The Genoa low Boris is a low-pressure system from northern Italy that brought heavy rainfall to our part of Europe. It is characterized by intense and prolonged rain and occurs when cold air from the north meets warm and moist air from the Mediterranean Sea. While this is a known and recurring phenomenon, this time it was somewhat different.
"It was a very rare event in terms of pressure distribution and an exceptional event in terms of rainfall" - writes the international team of scientists from the ClimaMeter research project in their report. They emphasize that cyclones like Boris exhibit deeper pressure minima (-2 hPa) and bring up to 20% more rainfall (4-8 mm per day) than the average for similar past events. They add that some areas in Lower Austria saw between 300 to 350 mm of rainfall in just a few days - two to four times the average for September.

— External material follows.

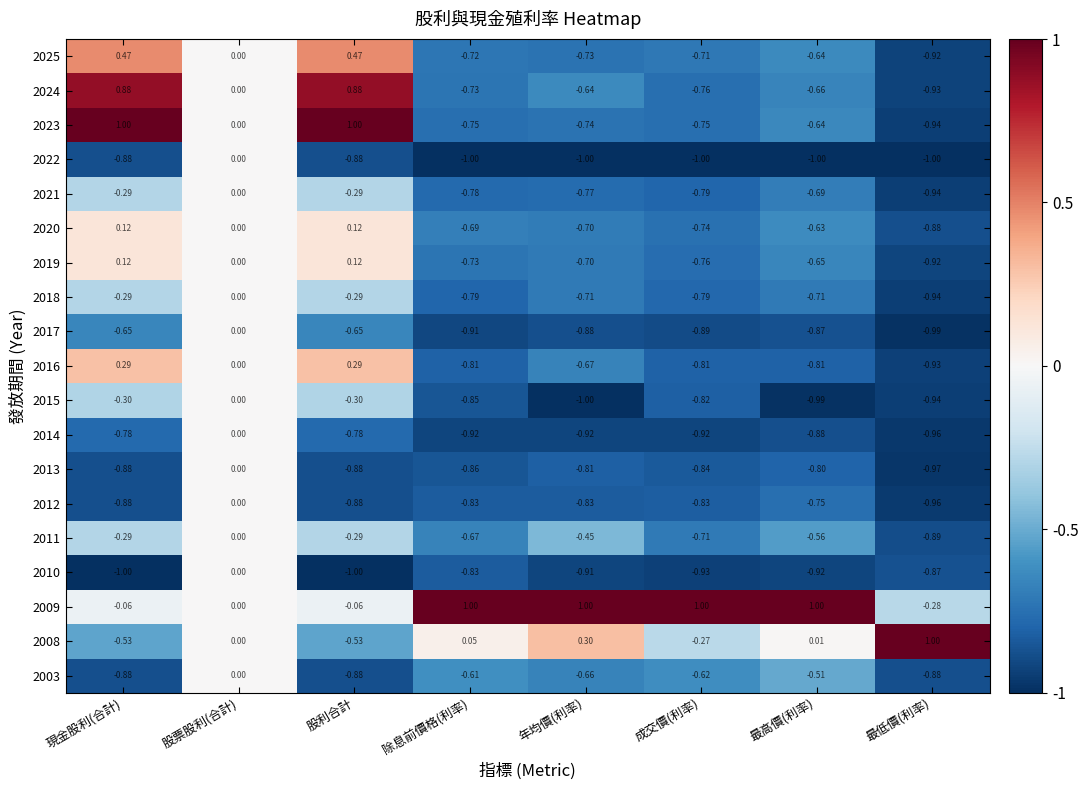

Which category has the lowest value in the 2015 series?

年均價(利率)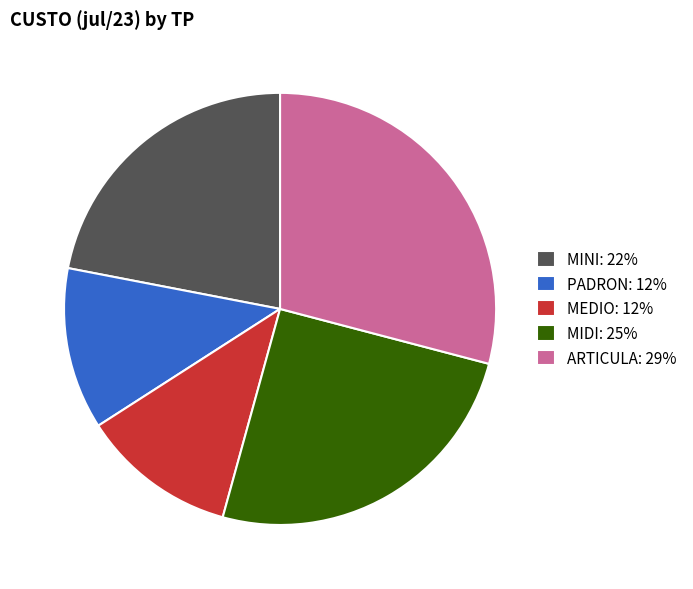

Approximately how many times larger is the value at PADRON: 12% compared to MEDIO: 12%?

1.0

In other parts of Austria, the total rainfall reached 270 mm, while in the mountains, even at lower elevations, there were heavy snowfalls, with Obertauern recording one meter of snow. These excessive rains caused rivers like the Elbe, Oder, Morava, and Salzach to overflow, leading to widespread floods. In Poland, the southern regions of Silesia and Lower Silesia were particularly hard hit
- the report says. The scientists assess that the characteristics of the Genoa low Boris "can largely be attributed to human-induced climate change." Money.pl adds that after causing massive river floods in Central and Eastern Europe, the low unexpectedly turned back towards Italy and Croatia.
Last week, Polish scientists wrote about how one week we face heatwaves and drought, and the next, catastrophic flooding. "This is not an isolated deviation from the norm. This is the new reality" - they stressed in a special letter to the Speaker of the Sejm and Polish parliamentarians.

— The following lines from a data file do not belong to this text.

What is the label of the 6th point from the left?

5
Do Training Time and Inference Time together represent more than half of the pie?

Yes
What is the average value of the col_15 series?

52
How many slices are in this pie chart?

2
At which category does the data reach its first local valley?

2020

We warned about this, yet we see no effective political initiative to protect citizens from the effects of climate change.

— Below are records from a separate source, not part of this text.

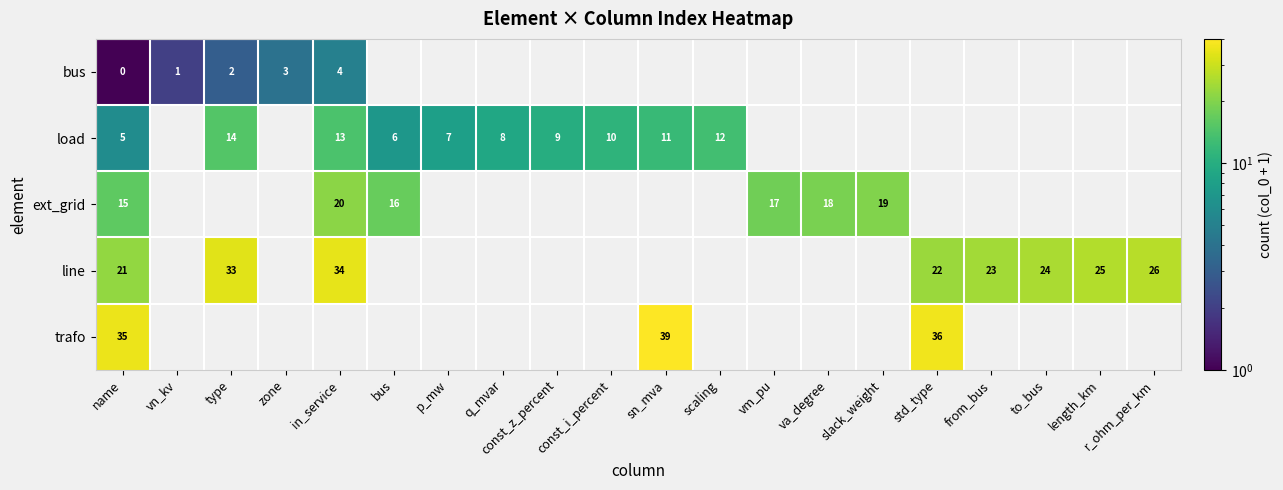

At how many categories does at least one series exceed 28?

5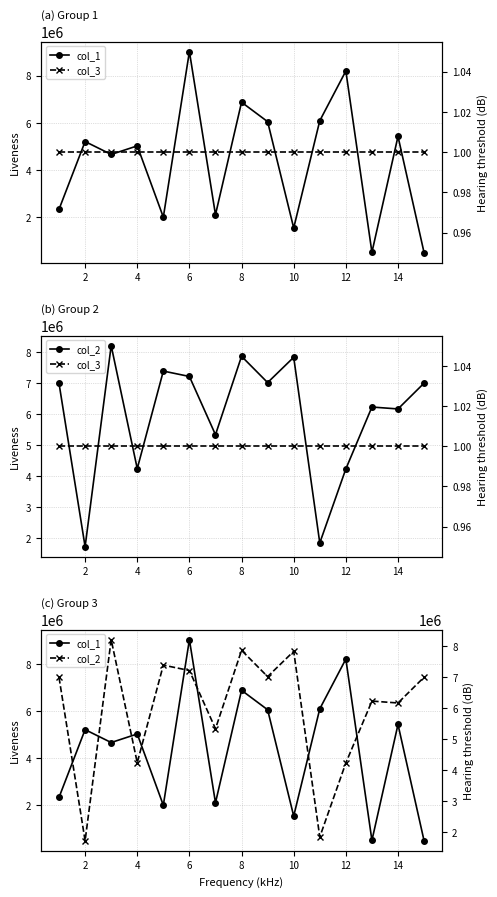

What is the value of the col_1 point at the 9th from the left?

6052682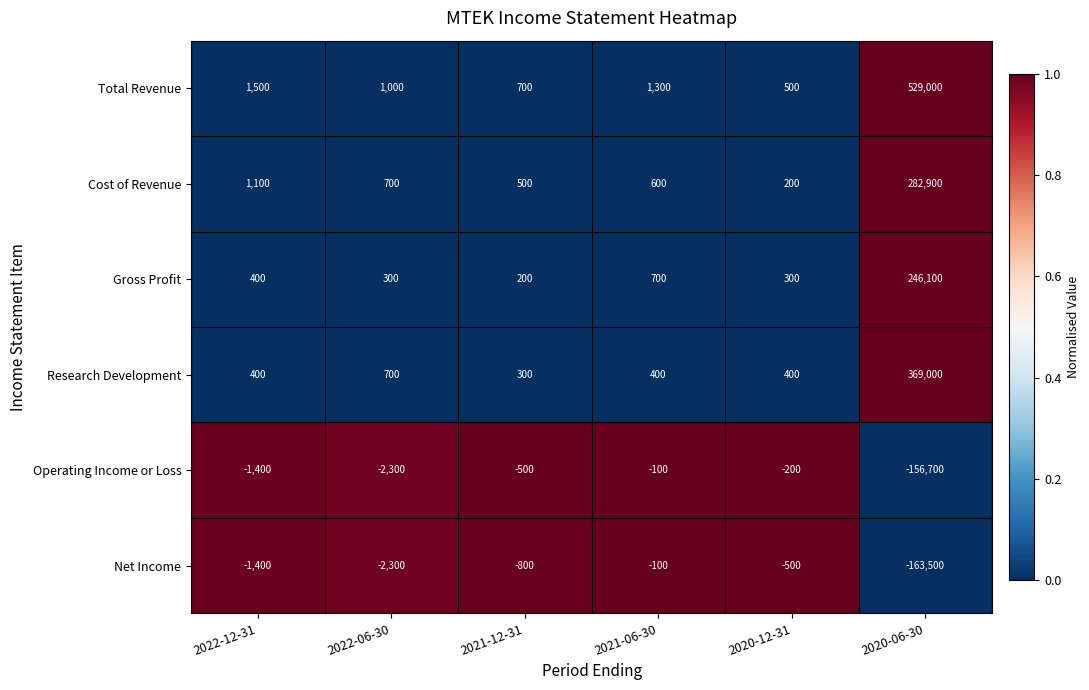

What is the spread (max minus min) of values at 2021-06-30?

1400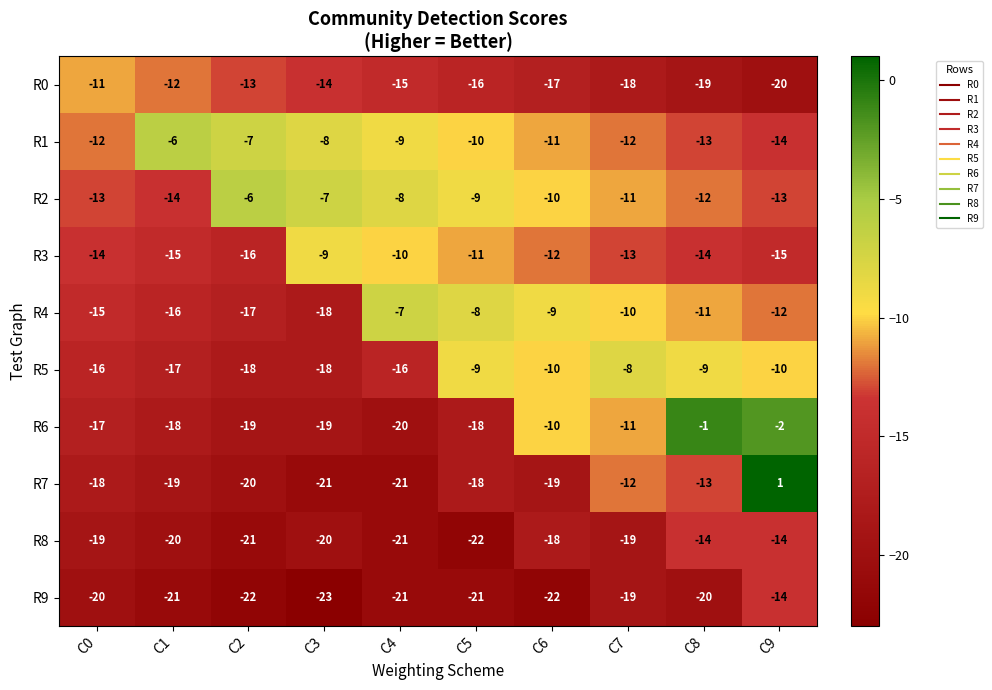

Which label corresponds to the smallest value in the chart?

C3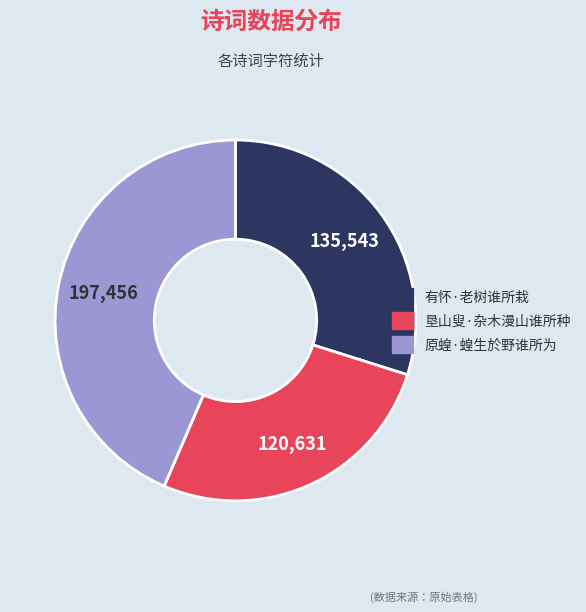

Is the sum of 有怀·老树谁所栽 and 原蝗·蝗生於野谁所为 greater than half?

Yes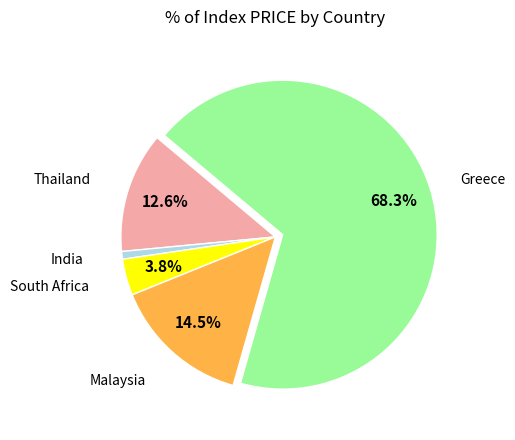

Does any single category account for the majority?

Yes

The appeal was signed by scientists from institutions such as the University of Warsaw, the University of Silesia, and the Warsaw School of Economics.
The past few days in Poland are a textbook example of a week in the era of a changing climate
- wrote the researchers, who are demanding a parliamentary debate on how to address the climate crisis. In their view, this dangerous "new reality" will lead to various consequences, from lowering the quality of life and raising living costs, to threatening the health and lives of citizens, causing irreversible damage to nature in Poland, increasing economic costs, and leading to social destabilization.